I’ve found an Inspiron with an FX8800P and 1 3.5” slot and a DVD slot. I intend to use it in my 3-2-1 backup with two drives (one hot, one warm) and the third backup in AWS Glacier (inb4 fuck Amazon - it’s cheap). It will also function as a NAS.
Have you placed a 3.5” drive in the 5.25” DVD bay? I understand you may need an adapter. Not sure if I can skip that.
The reason I can’t use a consumer NAS is because I want to power one of the drives off for power, longevity, and I don’t want to use RAID (also they’re quite $$$).
Edit:
Doesn’t look like a dock is necessary…
Yeah so the answer is no
I did just that. I also put ssd to a flopy disk bay and I screwed one drive on the outside of the case 😀 works like a charm.
You can use an adapter just fine.
Or use a 5.5" drive caddy, that’s just a little drawer that slides in and out.
Real question is it you have enough SATA connectors available.The DVD drive should have a SATA connector already.
OP you can do this, I 3D printed a couple adapters to fit 3.5" drives into my old server case’s 5.25" slots while migrating everything to a new server. My only real concern with the whole thing is that there’s no rubber isolators on them which could cause issues longterm.
I wouldn’t stress about it. People are overly delicate with their hard drives in my experience. They’re surprisingly sturdy and failure tends to be pretty random. There might be a slight statistical correlation in failure rates with minor vibration, but anecdotally I’ve got drives that vibrate the hell out of themselves (probably due to some other manufacturing defect) and have lasted decades with no errors, and plenty that fail completely for no perceptible reason at all. Spinning disks are just inherently unreliable, not that any storage technology is perfectly reliable. This is why backups are never optional.

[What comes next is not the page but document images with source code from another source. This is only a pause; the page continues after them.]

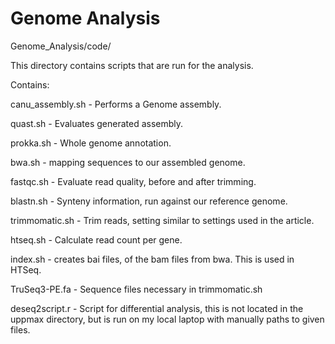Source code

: # Genome Analysis
Genome_Analysis/code/

This directory contains scripts that are run for the analysis. 

Contains:

canu_assembly.sh - Performs a Genome assembly.

quast.sh - Evaluates generated assembly.

prokka.sh - Whole genome annotation.

bwa.sh - mapping sequences to our assembled genome. 

fastqc.sh - Evaluate read quality, before and after trimming. 

blastn.sh - Synteny information, run against our reference genome. 

trimmomatic.sh - Trim reads, setting similar to settings used in the article. 

htseq.sh - Calculate read count per gene.

index.sh - creates bai files, of the bam files from bwa. This is used in HTSeq. 

TruSeq3-PE.fa - Sequence files necessary in trimmomatic.sh

deseq2script.r - Script for differential analysis, this is not located in the uppmax directory, but is run on my local laptop with manually paths to given files. 
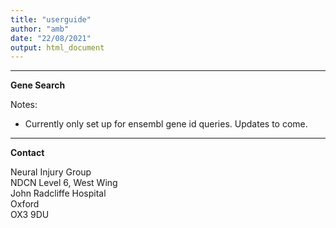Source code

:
 ```yaml
---
title: "userguide"
author: "amb"
date: "22/08/2021"
output: html_document
---
```



---

**Gene Search**

Notes: 
* Currently only set up for ensembl gene id queries. Updates to come. 

---

**Contact**

Neural Injury Group  
NDCN Level 6, West Wing  
John Radcliffe Hospital  
Oxford   
OX3 9DU  


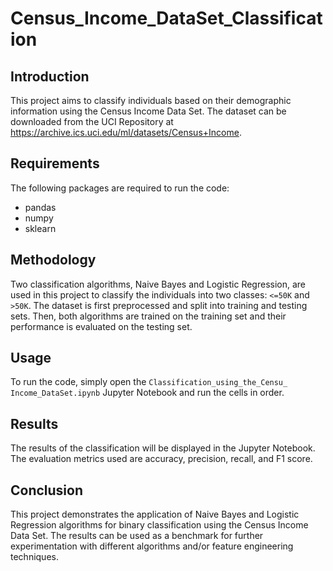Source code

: # Census_Income_DataSet_Classification

## Introduction

This project aims to classify individuals based on their demographic information using the Census Income Data Set. The dataset can be downloaded from the UCI Repository at https://archive.ics.uci.edu/ml/datasets/Census+Income.

## Requirements

The following packages are required to run the code:
- pandas
- numpy
- sklearn

## Methodology

Two classification algorithms, Naive Bayes and Logistic Regression, are used in this project to classify the individuals into two classes: `<=50K` and `>50K`. The dataset is first preprocessed and split into training and testing sets. Then, both algorithms are trained on the training set and their performance is evaluated on the testing set.

## Usage

To run the code, simply open the `Classification_using_the_Censu_ Income_DataSet.ipynb` Jupyter Notebook and run the cells in order.

## Results

The results of the classification will be displayed in the Jupyter Notebook. The evaluation metrics used are accuracy, precision, recall, and F1 score.

## Conclusion

This project demonstrates the application of Naive Bayes and Logistic Regression algorithms for binary classification using the Census Income Data Set. The results can be used as a benchmark for further experimentation with different algorithms and/or feature engineering techniques.

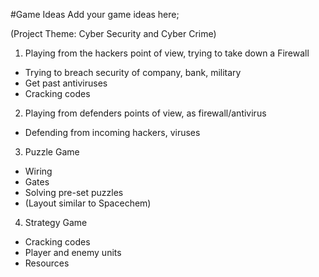#Game Ideas
Add your game ideas here;

(Project Theme: Cyber Security and Cyber Crime)

1. Playing from the hackers point of view, trying to take down a Firewall
  - Trying to breach security of company, bank, military
  - Get past antiviruses
  - Cracking codes
  
2. Playing from defenders points of view, as firewall/antivirus
  - Defending from incoming hackers, viruses

3. Puzzle Game
  - Wiring
  - Gates
  - Solving pre-set puzzles
  - (Layout similar to Spacechem)

4. Strategy Game
  - Cracking codes
  - Player and enemy units
  - Resources
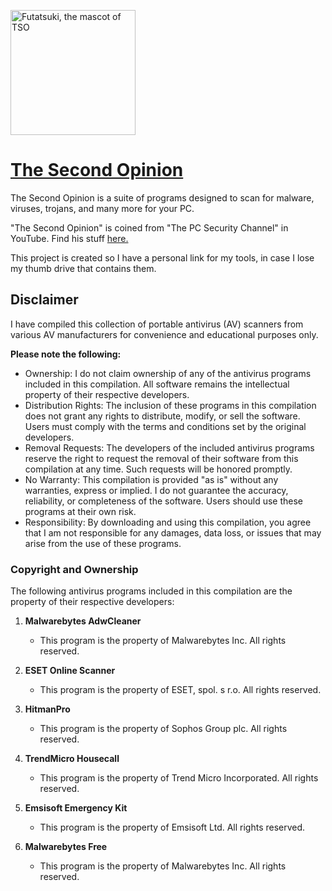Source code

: <a href="https://jijirae.github.io/thesecondopinion/"><img src="docs/public/mascot.png" width="200" height="auto" alt="Futatsuki, the mascot of TSO">
# The Second Opinion </a>

The Second Opinion is a suite of programs designed to scan for malware, viruses, trojans, and many more for your PC.

"The Second Opinion" is coined from "The PC Security Channel" in YouTube. Find his stuff [here.](https://www.youtube.com/@pcsecuritychannel)

This project is created so I have a personal link for my tools, in case I lose my thumb drive that contains them.

## Disclaimer
I have compiled this collection of portable antivirus (AV) scanners from various AV manufacturers for convenience and educational purposes only.

**Please note the following:**
- Ownership: I do not claim ownership of any of the antivirus programs included in this compilation. All software remains the intellectual property of their respective developers.
- Distribution Rights: The inclusion of these programs in this compilation does not grant any rights to distribute, modify, or sell the software. Users must comply with the terms and conditions set by the original developers.
- Removal Requests: The developers of the included antivirus programs reserve the right to request the removal of their software from this compilation at any time. Such requests will be honored promptly.
- No Warranty: This compilation is provided "as is" without any warranties, express or implied. I do not guarantee the accuracy, reliability, or completeness of the software. Users should use these programs at their own risk.
- Responsibility: By downloading and using this compilation, you agree that I am not responsible for any damages, data loss, or issues that may arise from the use of these programs.
  
### Copyright and Ownership

The following antivirus programs included in this compilation are the property of their respective developers:

1. **Malwarebytes AdwCleaner**
   - This program is the property of Malwarebytes Inc. All rights reserved.

2. **ESET Online Scanner**
   - This program is the property of ESET, spol. s r.o. All rights reserved.

3. **HitmanPro**
   - This program is the property of Sophos Group plc. All rights reserved.

4. **TrendMicro Housecall**
   - This program is the property of Trend Micro Incorporated. All rights reserved.

5. **Emsisoft Emergency Kit**

   - This program is the property of Emsisoft Ltd. All rights reserved.

6. **Malwarebytes Free**
   - This program is the property of Malwarebytes Inc. All rights reserved.
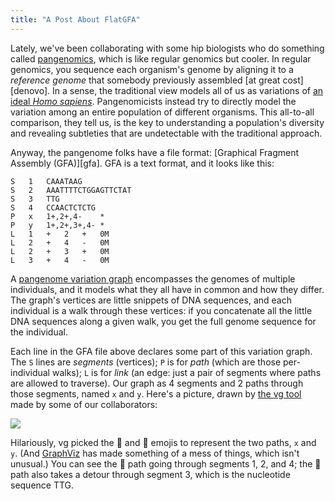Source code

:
 ```yaml
---
title: "A Post About FlatGFA"
---
```

Lately, we've been collaborating with some hip biologists who do something called [pangenomics][], which is like regular genomics but cooler. In regular genomics, you sequence each organism's genome by aligning it to a *reference genome* that somebody previously assembled [at great cost][denovo]. In a sense, the traditional view models all of us as variations of [an ideal *Homo sapiens*][human-reference]. Pangenomicists instead try to directly model the variation among an entire population of different organisms. This all-to-all comparison, they tell us, is the key to understanding a population's diversity and revealing subtleties that are undetectable with the traditional approach.

Anyway, the pangenome folks have a file format:
[Graphical Fragment Assembly (GFA)][gfa].
GFA is a text format, and it looks like this:

```
S	1	CAAATAAG
S	2	AAATTTTCTGGAGTTCTAT
S	3	TTG
S	4	CCAACTCTCTG
P	x	1+,2+,4-	*
P	y	1+,2+,3+,4-	*
L	1	+	2	+	0M
L	2	+	4	-	0M
L	2	+	3	+	0M
L	3	+	4	-	0M
```

A [pangenome variation graph][vg] encompasses the genomes of multiple individuals, and it models what they all have in common and how they differ.
The graph's vertices are little snippets of DNA sequences, and each individual is a walk through these vertices:
if you concatenate all the little DNA sequences along a given walk, you get the full genome sequence for the individual.

Each line in the GFA file above declares some part of this variation graph.
The `S` lines are *segments* (vertices);
`P` is for *path* (which are those per-individual walks);
`L` is for *link* (an edge: just a pair of segments where paths are allowed to traverse).
Our graph as 4 segments and 2 paths through those segments, named `x` and `y`.
Here's a picture, drawn by [the vg tool][vg] made by some of our collaborators:

<img src="{{site.base}}/media/flatgfa/tiny.png" class="img-responsive">

Hilariously, vg picked the 🎷 and 🕌 emojis to represent the two paths, `x` and `y`.
(And [GraphViz][] has made something of a mess of things, which isn't unusual.)
You can see the 🎷 path going through segments 1, 2, and 4;
the 🕌 path also takes a detour through segment 3, which is the nucleotide sequence TTG.

[de novo]: https://en.wikipedia.org/wiki/De_novo_sequence_assemblers
[pangenomics]: https://en.wikipedia.org/wiki/Pan-genome
[human-reference]: https://en.wikipedia.org/wiki/Reference_genome#Human_reference_genome
[vg]: https://github.com/vgteam/vg
[graphviz]: https://graphviz.org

My only real concern with the whole thing is that there’s no rubber isolators on them which could cause issues longterm.
The number of times I’ve ran a system with a hard drive just sitting on the floor of the computer without issues…
the number of years i’ve run usb->sata adapters and had (up to a dozen or so) bare drives laying around and propped up anywhere i could find a spot…
<ahem…I’ve been known to uhhh…velcro them to the case with industrial velcro. <cough cough>
…hanging from their cables…
Duct-tape that shit to the inside of your case. lol
It would be embarrasing if I disclosed all the weird ways I have ‘mounted’ SSD / HDD in a case before. LOL
Be careful with powering HDDs on and off. That is actually the operation that puts the most strain on them AFAIK. Sadly there is no good rule of thumb when it does more harm than good, but I would guess if you turn it on more than once a week, you are probably doing more harm than good compared to just letting in run. Many people even intentionally turn off sleep-mode in “green” drives so that they don’t shut down automatically.
About $5USD on Amazon.
AWS Glacier (inb4 fuck Amazon - it’s cheap)
I mean, unlimited, personal backup on Backblaze is $99 USD per year. The only downside is restoring large, multi-tb backups. The way they get around that is ‘Restore by Mail’. You ‘rent’ a 10 tb drive(s) from them with your files and have it shipped to you. When you have transferred your data, you can return the drive for a full refund. Also, temporary storage is not backed up like CDs, etc. You have to physically transfer that to an internal HDD / SDD.
https://www.backblaze.com/blog/introducing-the-restore-return-refund-program/
Too bad you need to use their backup solution.
I’d much rather use Veeam Backup and Replication instead of their proprietary solution.There are solutions for everyone’s parameters, scenarios, and use cases. You just have to pick a horse and ride it.
And their B2 is too expensive in comparison.
So I’ll be staying on local storage ¯\_(ツ)_/¯
If you mean a 2.5" drive (laptop sized) then yes you can generally do that. 3.5" drives are usually 1" thick and won’t fit in a slim DVD drive slot.
This isn’t about a laptop, but a full desktop case with 5.25" slots. 3.5" fit fine into these with a different kind of adapter.